Hirah Park’s work comes from personal questions and unresolved contemplations from her past and present. The works consist of paintings where specific memories are abstracted and collaged as a visual testimony, often already fabricated to a degree upon constant recall. Each painting is a screenshot of the current state of her internal world.  

 

Jacqueline Nikol makes allegorical paintings of androgynous figures painted in a traditional realistic method, with decorative elements, inspired by illuminated Western and Islamic manuscripts.

 

Kijong Do’s work reflects familiar figures in a mysterious spaces disjointed and unclear.
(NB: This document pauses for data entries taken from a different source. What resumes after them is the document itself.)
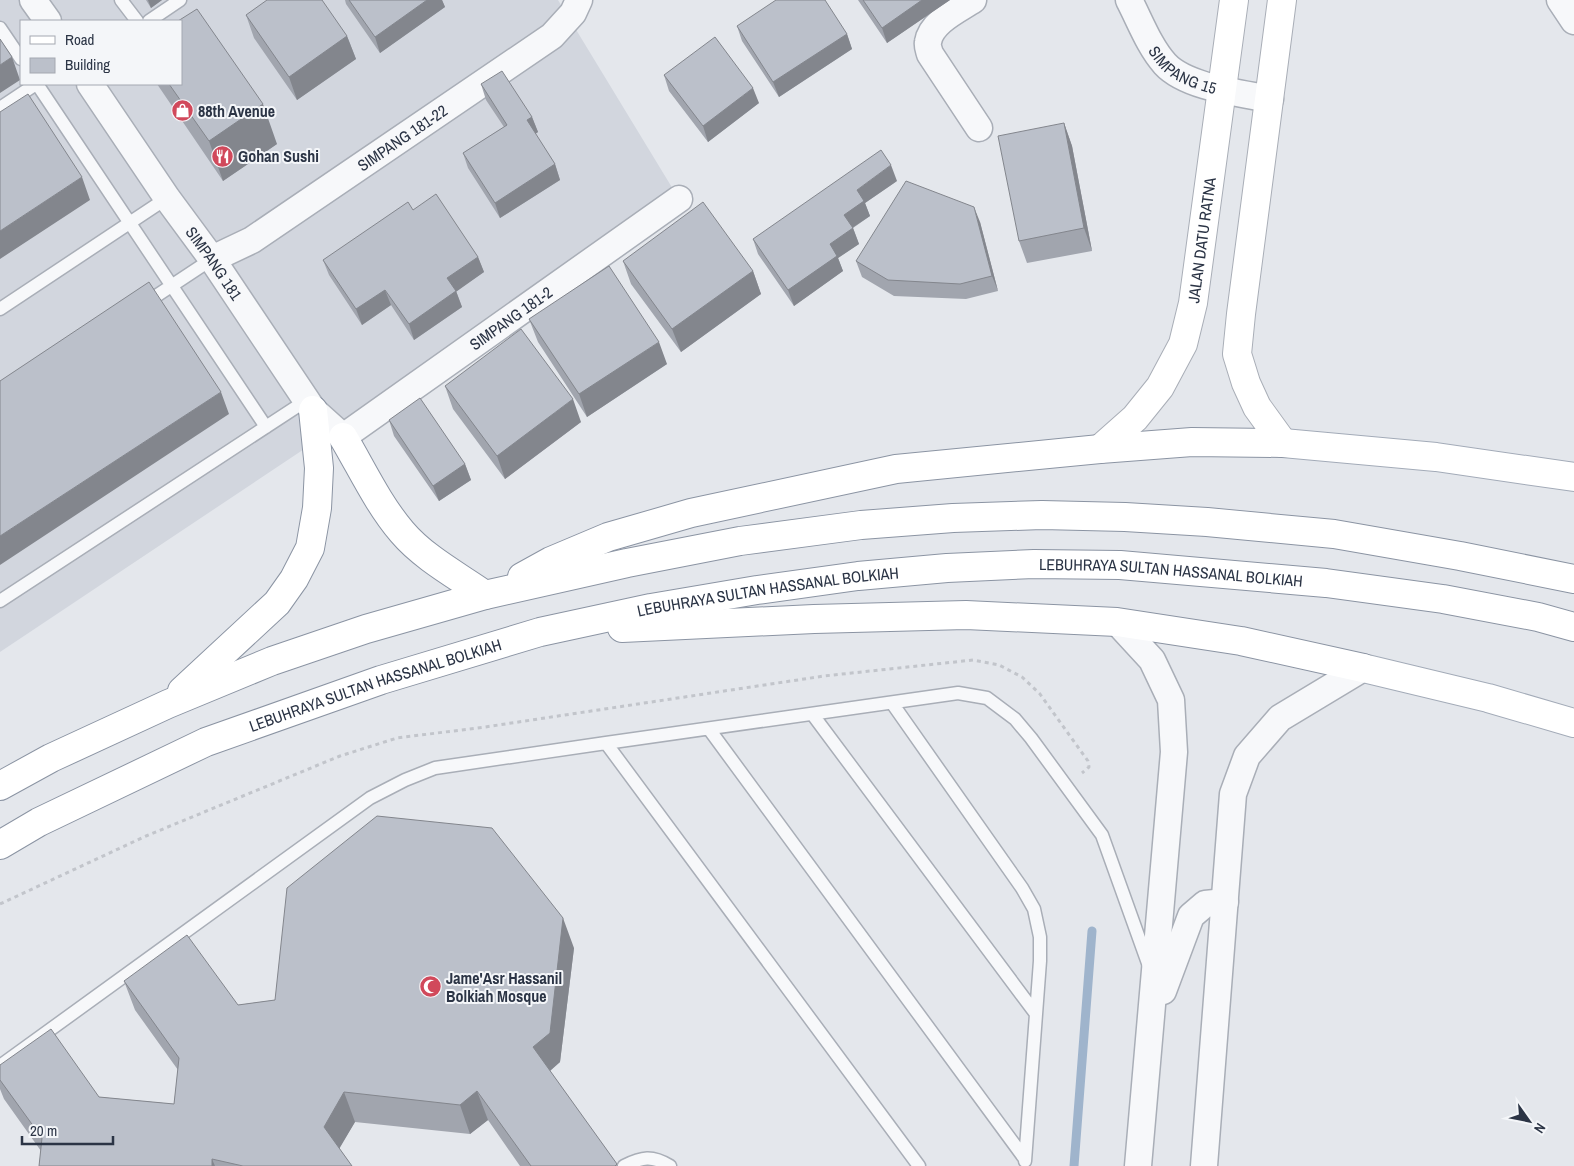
<svg xmlns="http://www.w3.org/2000/svg" width="1574" height="1166" font-family="'Archivo Narrow',sans-serif">
	<rect width="100%" height="100%" fill="#e4e7ec"/>
	<path fill="#d2d6de" fill-rule="evenodd" d="M0 0H558L679 199 0 652ZM21 21H181V84H21Z"/>
	<g fill="none" stroke-linecap="round" stroke-linejoin="round">
		<path stroke="#9fb4cc" stroke-width="9" d="M1074 1166 1092 931"/>
		<defs>
			<path id="service" d="M121 0 137 21
				M149 21 180 0
				M0 28 21 59
				M37 84 266 427
				M0 108 36 84
				M144 304 212 259
				M0 309 167 198
				M0 601 307 400
				M892 703 1022 888 1034 909 1040 937V961L1025 1161
				M813 715 1036 1014
				M709 729 1025 1159
				M606 743 958 693 987 698 1015 719 1031 738 1102 835 1149 966
				M0 1066 370 798 405 780 435 768 606 743 919 1166
				M624 1166C642 1157 652 1155 670 1166"/>
			<g id="minor">
				<path d="M33 0 48 21"/>
				<path d="M973 0C958 10 931 22 928 42 927 46 929 50 930 54L979 128"/>
				<path id="s1" d="M1129 0C1140 21 1149 46 1165 64 1186 87 1240 93 1270 99"/>
				<path d="M1560 0 1574 21"/>
				<path id="s2" d="M90 84 167 198 212 259 313 410 343 437 679 199"/>
				<path id="s3" d="M212 259 252 240 552 36 573 13 579 0"/>
				<path d="M1117 622 1152 660 1171 700 1174 752 1138 1166"/>
				<path d="M1163 991 1191 916 1205 904 1225 902"/>
				<path d="M1204 1166 1233 794 1247 756 1280 718 1363 668"/>
			</g>
			<g id="secondary">
				<path d="M1282 0 1241 314 1237 354 1246 383 1257 407 1283 443"/>
				<path id="s4" d="M1100 449 1135 418 1160 387 1183 344 1193 303 1234 0"/>
			</g>
			<path id="primary" d="M1283 443 1436 457 1574 477
				M1363 668 1488 698 1574 723"/>
			<g id="motorway">
				<path d="M343 437C362 469 378 504 402 532 424 558 458 576 485 595"/>
				<path d="M522 577 551 561 608 537 691 513 896 469 1100 449 1192 442 1283 443"/>
				<path d="M622 628 814 619 966 615 1117 622 1241 641 1363 668"/>
				<path d="M182 691 277 603 294 579 310 548 317 508 319 468 313 410"/>
				<path d="M0 786 51 758 168 704 272 661 366 629 485 595 627 563 740 541 861 525 953 518 1042 515 1125 517 1207 522 1334 534 1460 556 1574 579"/>
				<path id="s5" d="M0 845 39 822 206 742 381 680 540 632 651 608 757 590 858 576 947 568 1034 564 1120 565 1326 583 1443 599 1538 617 1574 627"/>
			</g>
		</defs>
		<use href="#service" stroke="#a9aeb7" stroke-width="15"/>
		<use href="#minor" stroke="#a9aeb7" stroke-width="29"/>
		<use href="#secondary" stroke="#a9aeb7" stroke-width="30"/>
		<use href="#primary" stroke="#a3abb8" stroke-width="30"/>
		<use href="#motorway" stroke="#8b94a3" stroke-width="30"/>
		<path stroke="#c2c5cb" stroke-width="3" stroke-dasharray="4 4" stroke-linecap="butt" d="M0 904 146 836 340 756 397 738 485 727 824 676 973 660 999 665 1022 677 1040 694 1088 761 1089 767 1082 773"/>
		<use href="#service" stroke="#f7f8fa" stroke-width="12"/>
		<use href="#minor" stroke="#f7f8fa" stroke-width="26"/>
		<use href="#secondary" stroke="#fff" stroke-width="28"/>
		<use href="#primary" stroke="#fff" stroke-width="28"/>
		<use href="#motorway" stroke="#fff" stroke-width="28"/>
	</g>
	<path fill="#a1a5ae" d="M146 0H162L151 8Z
		M345 0H442L445 7 380 53 346 4Z
		M858 0H950L887 43Z
		M246 15 347 36 356 59 297 100 254 38Z
		M737 26 847 34 852 49 779 97 742 41Z
		M664 75 759 103 708 142 669 91Z
		M157 84H181L277 144 223 181Z
		M481 84 532 117 538 132 535 134 555 164 560 180 500 218 468 168 463 153 504 127 486 100Z
		M1064 123 1072 146 1092 251 1027 263 1019 241Z
		M897 181 865 203 870 216 853 228 859 244 838 258 843 271 794 306 758 254 753 239Z
		M413 210 478 257 484 272 456 291 462 307 414 340 391 305 362 325 329 275 323 260Z
		M980 222 998 291 966 299 894 296 862 277 856 261Z
		M623 261 753 271 761 294 681 352 631 284Z
		M529 319 667 364 587 417 538 342Z
		M445 386 581 422 505 479 453 409Z
		M389 420 465 464 471 480 439 501 394 436Z
		M574 948 560 1062 550 1071 618 1166H520L488 1120 470 1134 355 1122 339 1148 352 1166H39L41 1151 4 1099 0 1089V1065L99 1097 174 1104 178 1070 135 1010 124 981 238 1005 275 1000Z"/>
	<path fill="#83868d" d="M148 0H162L151 8Z
		M427 0H442L445 7 380 53 375 37Z
		M922 0H950L887 43 882 28Z
		M847 34 852 49 779 97 773 82Z
		M347 36 356 59 297 100 289 77Z
		M12 57 20 80 0 93V65Z
		M753 88 759 103 708 142 703 126Z
		M263 104 277 144 223 181 209 141Z
		M532 117 538 132 532 136 527 120Z
		M1064 123 1072 146 1092 251 1084 228Z
		M555 164 560 180 500 218 495 203Z
		M891 165 897 181 865 203 870 216 849 230 844 215 857 190Z
		M82 177 90 200 0 259V231Z
		M974 207 980 222 998 291 992 276Z
		M853 228 859 244 838 258 843 271 794 306 788 290 830 244Z
		M478 257 484 272 453 294 447 278Z
		M753 271 761 294 681 352 672 329Z
		M385 290 391 305 362 325 356 309Z
		M456 291 462 307 414 340 409 324Z
		M659 342 667 364 587 417 579 394Z
		M221 392 229 414 0 565V536Z
		M573 399 581 422 505 479 497 456Z
		M465 464 471 480 439 501 433 486Z
		M563 918 574 948 560 1062 544 1076 533 1047Z
		M477 1091 488 1120 470 1134 460 1105Z
		M344 1092 355 1122 335 1156 324 1127Z
		M212 1159 215 1166H212Z"/>
	<path fill="#bbc0ca" stroke="#83868d" d="M267 0H322L347 36 289 77 246 15Z
		M349 0H427L375 37Z
		M776 0H825L847 34 773 82 737 26Z
		M863 0H922L882 28Z
		M197 9 263 104 209 141 169 84H181V21H178Z
		M715 37 753 88 703 126 664 75Z
		M0 39 12 57 0 65Z
		M502 71 532 117 527 120 555 164 495 203 463 153 507 125 481 84Z
		M28 94 82 177 0 231V112Z
		M1064 123 1084 228 1019 241 998 136Z
		M881 150 891 165 857 190 864 201 844 215 853 228 830 244 837 256 788 290 753 239Z
		M906 181 974 207 992 276 960 284 888 280 856 261Z
		M436 194 478 257 447 278 456 291 409 324 385 290 356 309 323 260 408 202 413 210Z
		M703 202 753 271 672 329 623 261Z
		M609 266 659 342 579 394 529 319Z
		M149 282 221 392 0 536V381Z
		M521 329 573 399 497 456 445 386Z
		M420 398 465 464 433 486 389 420Z
		M377 816 492 828 563 918 550 1033 533 1047 617 1164 615 1166H531L477 1091 460 1105 344 1092 324 1127 352 1166H243L212 1159V1166H39L42 1138 0 1080V1065L51 1029 99 1097 174 1104 179 1058 124 981 187 935 238 1005 275 1000 287 888Z"/>
	<defs>
		<symbol id="shop-disc" viewBox="-11 -11 22 22"><circle r="9.5" fill="#d1495b" stroke="#f4f6f9"/><path d="M-5-2.5h2.3a2.7 3.5 0 0 1 5.4 0H5L5.5 6h-11ZM-1.5-2.5h3a1.5 2.3 0 0 0-3 0Z" fill="#fff"/></symbol>
		<symbol id="restaurant-disc" viewBox="-11 -11 22 22"><circle r="9.5" fill="#d1495b" stroke="#f4f6f9"/><path d="M-5-6h1v4h1v-4h1v4h1v-4h1v5L-1.5 .5V6h-2V.5L-5-1ZM5-6V6H3V1.5H1.5Q1.5-4 5-6Z" fill="#fff"/></symbol>
		<symbol id="mosque-disc" viewBox="-11 -11 22 22"><circle r="9.5" fill="#d1495b" stroke="#f4f6f9"/><path d="M3.5-4.9A6 6 0 1 0 3.5 4.9A5 5 0 1 1 3.5-4.9Z" fill="#fff"/></symbol>
	</defs>
	<g fill-rule="evenodd">
		<use href="#shop-disc" x="170" y="98" width="25" height="25"/>
		<use href="#restaurant-disc" x="210" y="144" width="25" height="25"/>
		<use href="#mosque-disc" x="418" y="974" width="25" height="25"/>
	</g>
	<g text-anchor="middle" stroke-width="4" stroke-linejoin="round" paint-order="stroke">
		<g font-size="16" fill="#2b3445" stroke="#f4f6f9">
			<text dy="6" stroke="none"><textPath href="#s1" startOffset="92">SIMPANG 15</textPath></text>
			<text dy="6" stroke="none"><textPath href="#s3" startOffset="226">SIMPANG 181-22</textPath></text>
			<text dy="6" stroke="none"><textPath href="#s4" startOffset="241">JALAN DATU RATNA</textPath></text>
			<text dy="6" stroke="none"><textPath href="#s2" startOffset="218">SIMPANG 181</textPath></text>
			<text dy="6" stroke="none"><textPath href="#s2" startOffset="641">SIMPANG 181-2</textPath></text>
			<text dy="6" stroke="none"><textPath href="#s5" startOffset="1219">LEBUHRAYA SULTAN HASSANAL BOLKIAH</textPath></text>
			<text dy="6" stroke="none"><textPath href="#s5" startOffset="814">LEBUHRAYA SULTAN HASSANAL BOLKIAH</textPath></text>
			<text dy="6" stroke="none"><textPath href="#s5" startOffset="409">LEBUHRAYA SULTAN HASSANAL BOLKIAH</textPath></text>
		</g>
		<g font-size="16" font-weight="bold" fill="#2b3445" stroke="#f4f6f9" text-anchor="start">
			<text x="198" y="117">88th Avenue</text>
			<text x="238" y="162">Gohan Sushi</text>
			<text x="446" y="984">Jame'Asr Hassanil<tspan x="446" dy="18">Bolkiah Mosque</tspan></text>
		</g>
	</g>
	<rect x="20" y="20" width="162" height="65" fill="#f4f6f9" stroke="#a4a8b1"/>
	<rect x="30" y="36" width="25" height="8" fill="#ffffff" stroke="#a4a8b1"/>
	<text x="65" y="45" font-size="15" fill="#2b3445">Road</text>
	<rect x="30" y="58" width="25" height="15" fill="#bbc0ca" stroke="#a4a8b1"/>
	<text x="65" y="70" font-size="15" fill="#2b3445">Building</text>
	<g transform="translate(1529 1121) rotate(123)" stroke="#f4f6f9" stroke-width="4" paint-order="stroke">
	<path d="M0-4L9 19L0 12L-9 19Z" fill="#2b3445"/>
	<text y="-8" font-size="14" font-weight="bold" text-anchor="middle" fill="#2b3445">N</text>
	</g>
	<path d="M22 1136v8h91v-8" fill="none" stroke="#2b3445" stroke-width="2.5"/>
	<text x="30" y="1136" font-size="15" fill="#2b3445" stroke="#f4f6f9" stroke-width="4" paint-order="stroke">20 m</text>
</svg>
He is interested in the moment that strange routines and real life simultaneously meet and exist.

 

Kimberly Kim's watercolor paintings present the idea of having an exclusive one-on-one relationship with an individual, by using the metaphor of twins. The paintings are based on the feeling that being in an exclusive relationship with another is like looking through a mirror. One sees oneself, yet there is always an endless gap between differing thoughts and personalities.

 

Michael Dispensa’s paintings are about the Anthropocene going haywire. Disjointed bodies and dynamos lose control in violent and comical man made spaces inspired by environmental anxiety. Much of the subject matter is his personal reaction to absurd political events and climate news.

 

Miga Gao is an artist/illustrator who depicts her great love for life through her work, and focuses on emotional expression, as well as recording events. She is inspired by provocative stories, artist books, nature and her dreams.

 

MJ Kim’s illustrations are visual stories where each object or image serves as personal symbol that is significant for her, such as the wreath or the knife. Her work is an illustrated narration of three different personal beliefs and ideas: Juggling is moment that she can never fully own despite experiencing it countless times, Eight of Swords is an arbitrary restriction or self-imprisonment, and Cannular is the delusion of hoaxes and conflicts that do not exist.